_YOUR GOAL_
The expected result is the material below, reproduced exactly from its first line through the line containing "## Properties".

[[ GIVEN RECORDS, beginning ]]

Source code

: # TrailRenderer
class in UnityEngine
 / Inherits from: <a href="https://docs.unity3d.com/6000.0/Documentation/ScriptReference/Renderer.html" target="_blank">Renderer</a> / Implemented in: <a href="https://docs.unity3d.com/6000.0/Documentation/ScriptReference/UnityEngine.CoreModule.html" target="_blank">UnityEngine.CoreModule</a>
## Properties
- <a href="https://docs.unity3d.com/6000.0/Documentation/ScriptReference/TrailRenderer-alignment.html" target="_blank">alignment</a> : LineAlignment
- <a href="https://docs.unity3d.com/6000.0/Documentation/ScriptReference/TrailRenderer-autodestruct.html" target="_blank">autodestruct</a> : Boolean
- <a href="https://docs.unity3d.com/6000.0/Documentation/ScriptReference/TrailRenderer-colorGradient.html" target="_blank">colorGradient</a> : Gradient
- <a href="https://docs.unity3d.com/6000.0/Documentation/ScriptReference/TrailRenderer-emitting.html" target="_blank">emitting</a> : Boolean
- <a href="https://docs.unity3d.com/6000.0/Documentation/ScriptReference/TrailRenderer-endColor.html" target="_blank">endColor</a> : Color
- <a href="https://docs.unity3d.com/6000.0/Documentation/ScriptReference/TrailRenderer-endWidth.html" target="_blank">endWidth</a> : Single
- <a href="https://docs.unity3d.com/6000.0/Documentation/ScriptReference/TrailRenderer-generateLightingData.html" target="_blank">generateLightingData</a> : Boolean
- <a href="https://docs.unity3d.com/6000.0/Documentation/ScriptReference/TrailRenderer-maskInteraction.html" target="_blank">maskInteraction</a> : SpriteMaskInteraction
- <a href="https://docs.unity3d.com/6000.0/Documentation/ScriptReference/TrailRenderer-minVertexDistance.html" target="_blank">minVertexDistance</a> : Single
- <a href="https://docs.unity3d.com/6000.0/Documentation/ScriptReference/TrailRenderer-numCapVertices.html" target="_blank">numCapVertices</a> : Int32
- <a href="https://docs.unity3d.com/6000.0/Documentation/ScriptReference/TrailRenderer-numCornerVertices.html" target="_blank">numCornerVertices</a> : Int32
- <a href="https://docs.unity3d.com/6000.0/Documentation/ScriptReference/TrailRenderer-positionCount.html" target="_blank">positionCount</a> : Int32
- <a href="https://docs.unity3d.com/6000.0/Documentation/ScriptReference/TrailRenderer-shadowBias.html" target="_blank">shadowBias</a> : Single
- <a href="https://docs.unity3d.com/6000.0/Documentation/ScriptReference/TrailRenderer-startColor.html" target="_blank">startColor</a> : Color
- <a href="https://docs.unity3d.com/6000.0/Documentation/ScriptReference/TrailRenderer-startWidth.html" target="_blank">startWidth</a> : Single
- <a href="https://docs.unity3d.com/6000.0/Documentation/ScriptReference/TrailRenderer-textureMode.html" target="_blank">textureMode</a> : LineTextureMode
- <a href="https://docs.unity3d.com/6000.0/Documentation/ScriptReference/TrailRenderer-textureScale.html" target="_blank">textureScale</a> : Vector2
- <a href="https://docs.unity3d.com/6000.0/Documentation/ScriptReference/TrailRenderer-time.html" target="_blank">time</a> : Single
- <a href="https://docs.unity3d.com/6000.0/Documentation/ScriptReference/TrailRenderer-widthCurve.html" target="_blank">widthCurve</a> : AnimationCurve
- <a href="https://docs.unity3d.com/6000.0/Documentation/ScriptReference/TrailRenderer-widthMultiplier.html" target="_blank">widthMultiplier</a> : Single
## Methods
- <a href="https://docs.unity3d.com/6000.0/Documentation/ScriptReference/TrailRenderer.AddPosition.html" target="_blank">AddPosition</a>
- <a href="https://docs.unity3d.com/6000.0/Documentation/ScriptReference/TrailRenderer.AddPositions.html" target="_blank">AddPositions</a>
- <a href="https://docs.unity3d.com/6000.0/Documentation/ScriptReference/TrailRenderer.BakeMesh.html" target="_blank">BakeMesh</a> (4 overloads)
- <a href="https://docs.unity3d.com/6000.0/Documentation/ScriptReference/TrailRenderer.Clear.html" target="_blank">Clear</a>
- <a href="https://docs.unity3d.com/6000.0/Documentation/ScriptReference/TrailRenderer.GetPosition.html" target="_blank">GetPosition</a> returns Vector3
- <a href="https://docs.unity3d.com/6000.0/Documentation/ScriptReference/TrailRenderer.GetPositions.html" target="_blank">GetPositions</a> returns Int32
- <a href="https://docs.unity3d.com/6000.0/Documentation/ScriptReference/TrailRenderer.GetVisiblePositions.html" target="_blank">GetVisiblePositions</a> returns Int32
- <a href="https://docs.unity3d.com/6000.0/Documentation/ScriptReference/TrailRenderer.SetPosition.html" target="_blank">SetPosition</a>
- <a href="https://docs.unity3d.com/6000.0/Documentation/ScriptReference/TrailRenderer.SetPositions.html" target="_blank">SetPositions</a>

[[ GIVEN RECORDS, end ]]

_COMPLETED TASK_
Source code

: # TrailRenderer
class in UnityEngine
 / Inherits from: <a href="https://docs.unity3d.com/6000.0/Documentation/ScriptReference/Renderer.html" target="_blank">Renderer</a> / Implemented in: <a href="https://docs.unity3d.com/6000.0/Documentation/ScriptReference/UnityEngine.CoreModule.html" target="_blank">UnityEngine.CoreModule</a>
## Properties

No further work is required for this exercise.